Comparative in vitro study of caecal microbial activity in brown hares and domestic rabbits which were offered the same diet

MIŠTA, Dorota, KRÓLICZEWSKA, B., PECKA-KIELB, E., PIEKARSKA, J., MAROUNEK, Milan and ZAWADZKI, W. Comparative in vitro study of caecal microbial activity in brown hares and domestic rabbits which were offered the same diet. Mammal Research, 2018, 63, 285-296. ISSN 2199-2401.
Year2018
CathegoryScientific publication in impacted journals
Internal link18098.pdf
Abstract

The products of the microbial activity in the large intestine are an important source of energy for herbivores. A previous study showed differences in caecal methanogenesis and short-chain fatty acid (SCFA) profiles between brown hares and domestic rabbits. The present study was performed on animals which were offered the same diet to eliminate the impact of diet on the comparative analyses of microbial metabolites. Caecal samples of hares and rabbits were incubated in triplicate, i.e. without any supplementary substrate (control) or with the addition of wheat bran or oat bran. Calculated as percentage of body weight, the stomachs of the rabbits were heavier than those of the hares, but caeca of the hares weighed more than those of the rabbits.

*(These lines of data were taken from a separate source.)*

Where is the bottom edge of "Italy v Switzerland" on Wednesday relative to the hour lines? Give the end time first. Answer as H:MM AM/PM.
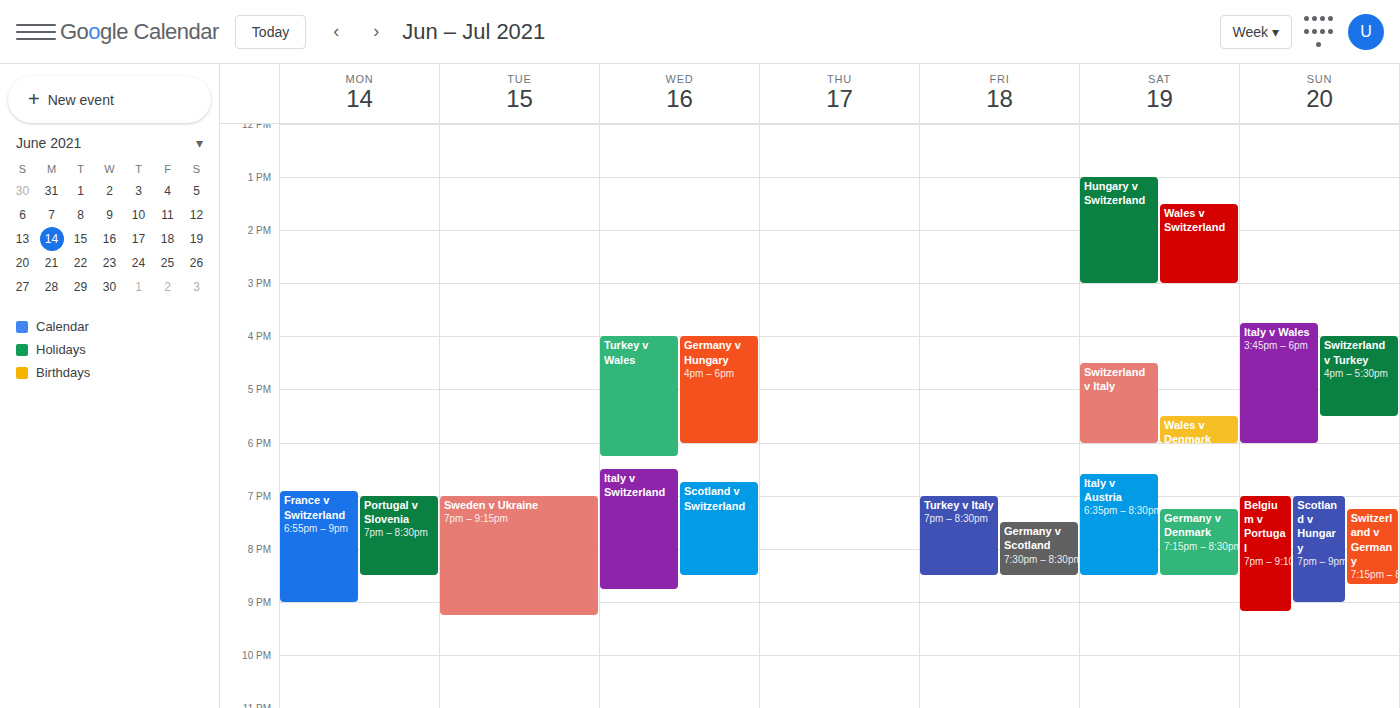
8:45 PM -- neither: three quarters of the way from the 8 PM line to the 9 PM line.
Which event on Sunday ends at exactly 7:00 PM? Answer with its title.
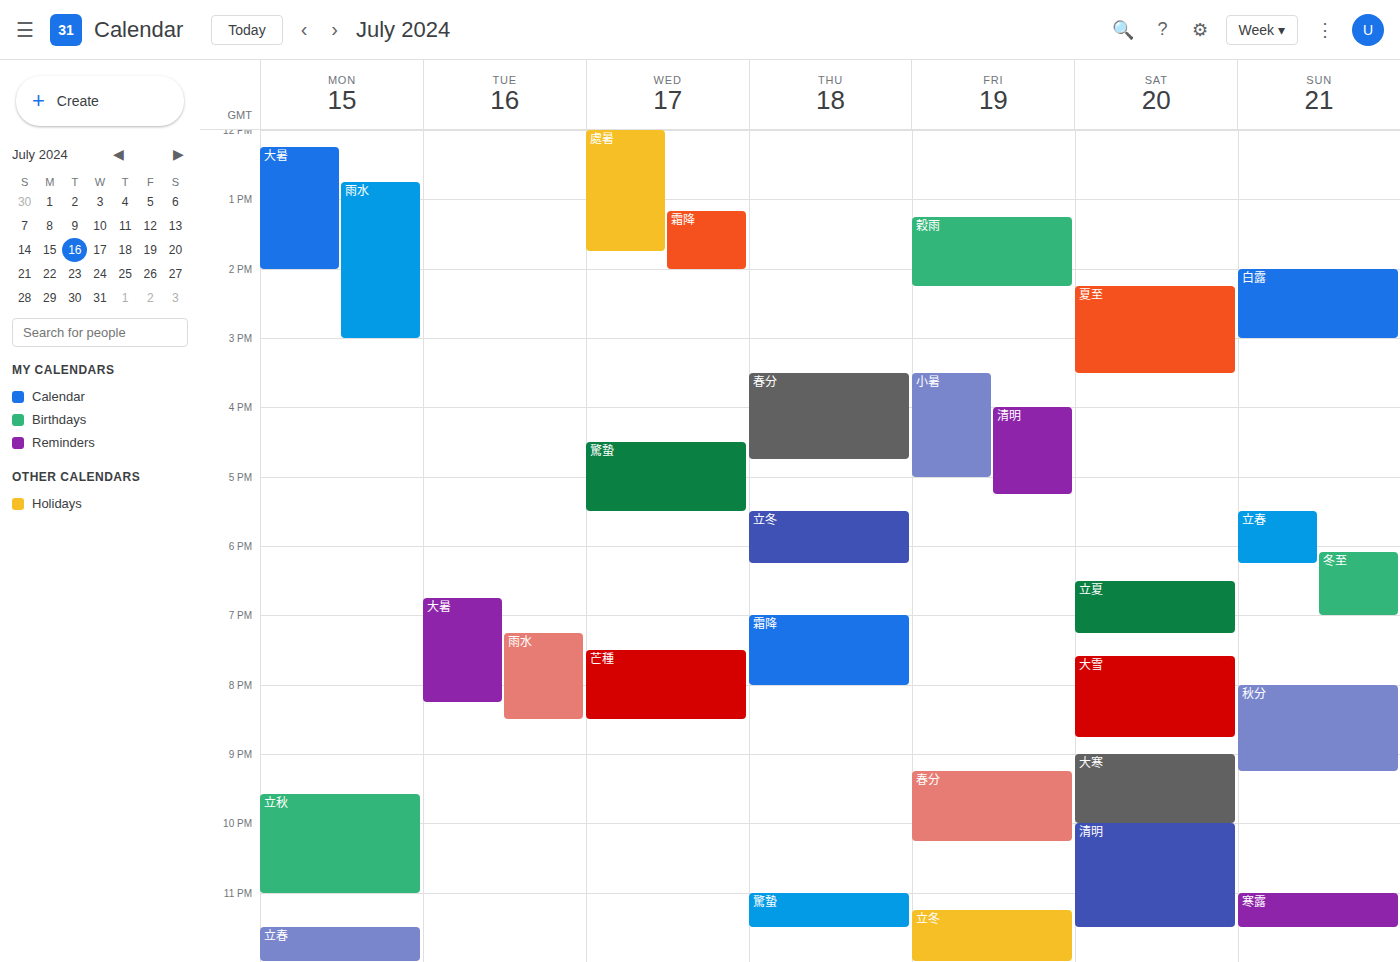
"冬至"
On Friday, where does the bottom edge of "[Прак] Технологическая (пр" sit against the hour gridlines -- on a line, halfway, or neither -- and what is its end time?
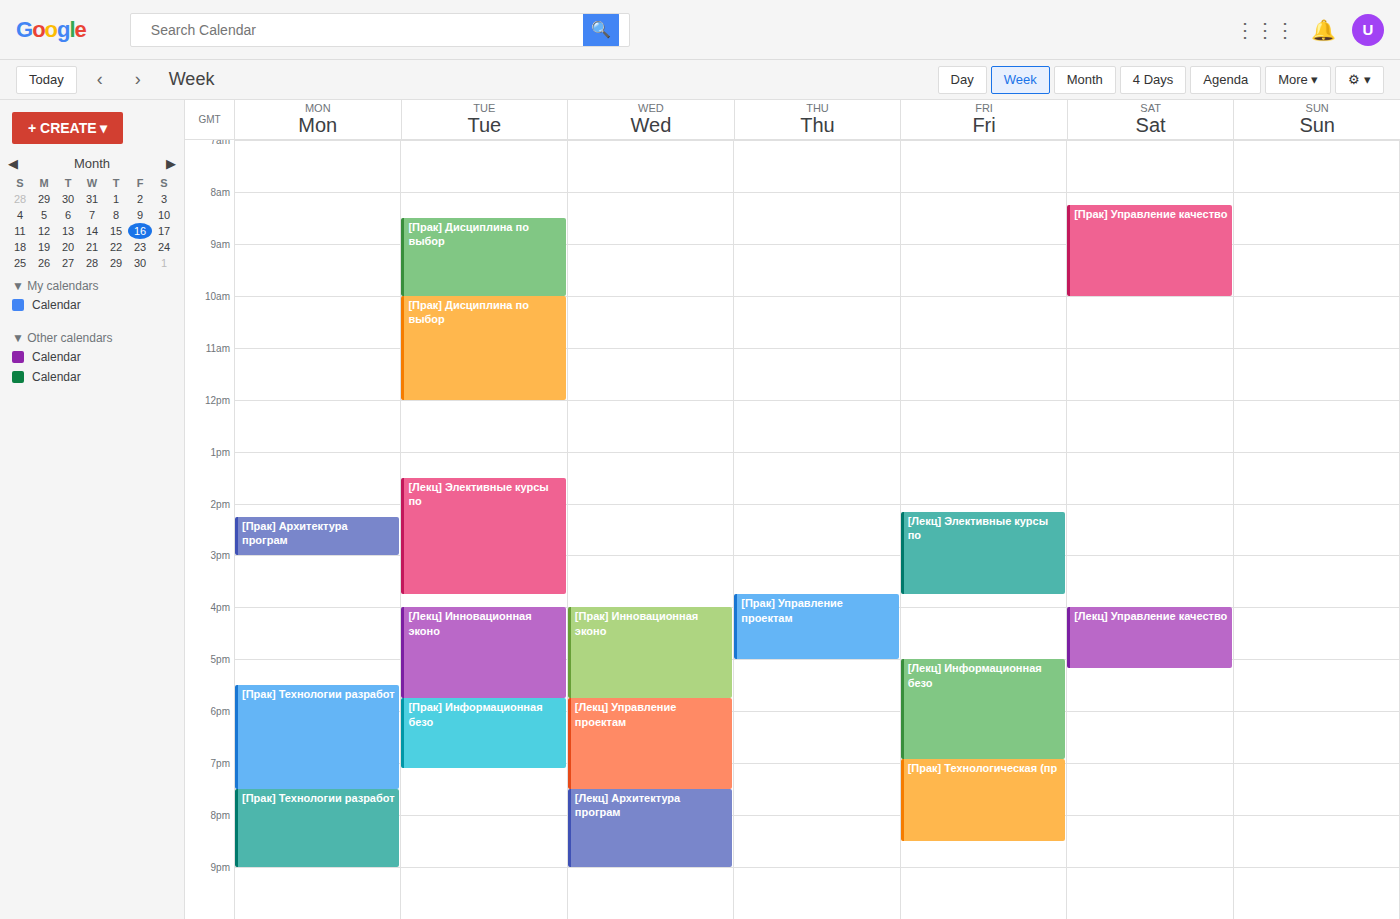
8:30 PM -- halfway between the 8 PM and 9 PM lines.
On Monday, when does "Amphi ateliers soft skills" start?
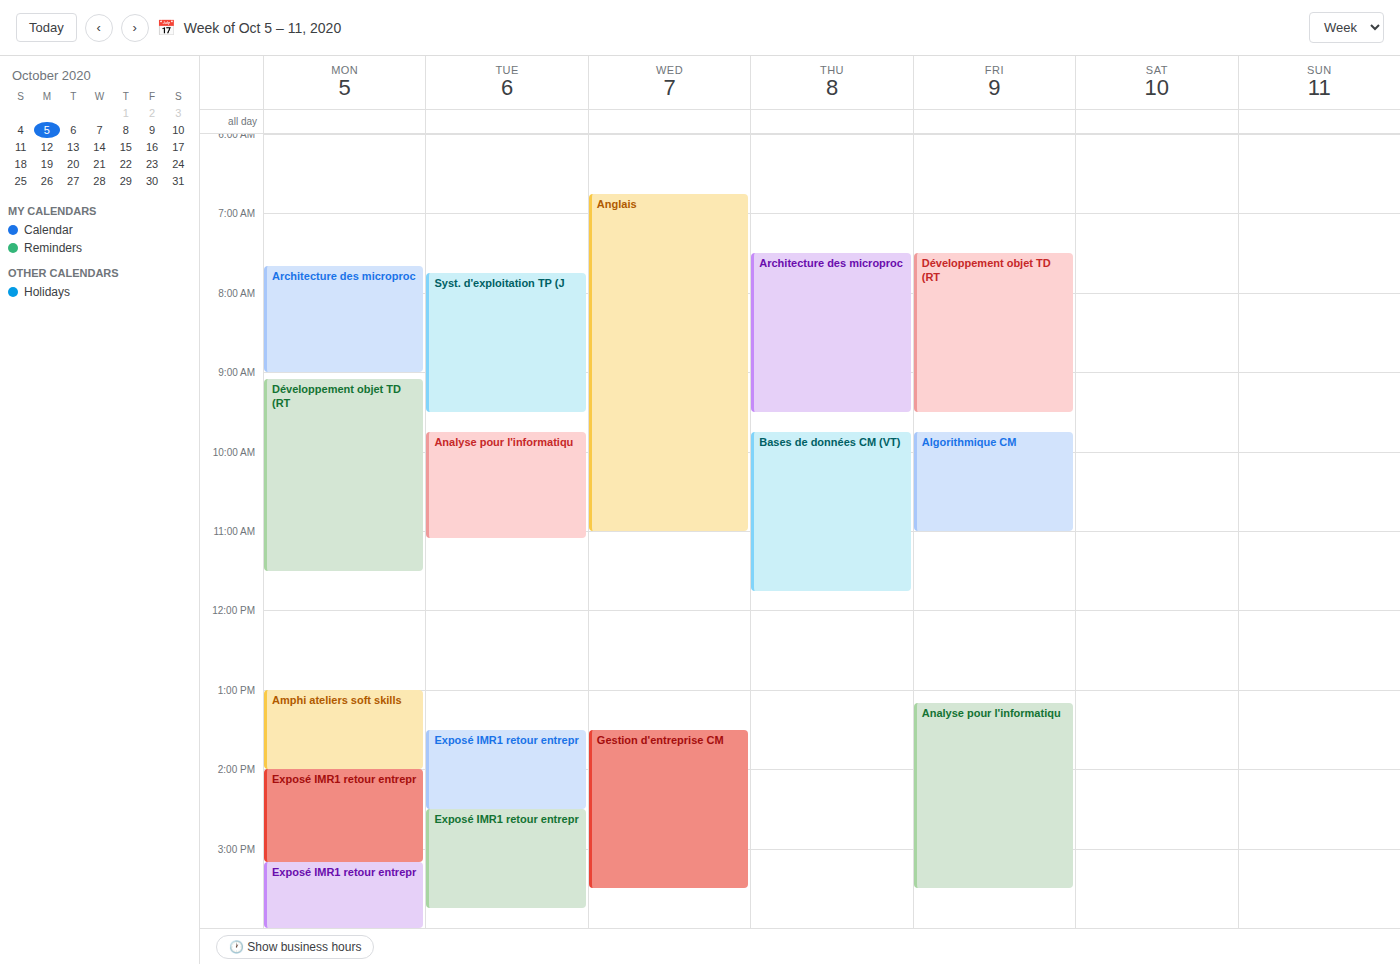
1:00 PM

The total SCFA concentration in caecal samples was higher in rabbits than in hares, and it increased in both species when the supplementary fermentation substrates were added. In hares, the molar proportion of propionate was higher and that of butyrate was lower compared to rabbits. The addition of substrate decreased acetate and propionate but increased the molar proportion of butyrate. Microbial fermentation resulted in greater gas release in rabbit caecal samples compared to those of hares. Methanogenesis tended to be lower in hares than in rabbits, but high individual variability was observed, especially in hares. Our study stated lower microbial activity in the caeca of brown hares compared to domestic rabbits. The presented results might lead to assumption that differences between fermentation patterns were not caused by diet but resulted from the peculiarities of both species.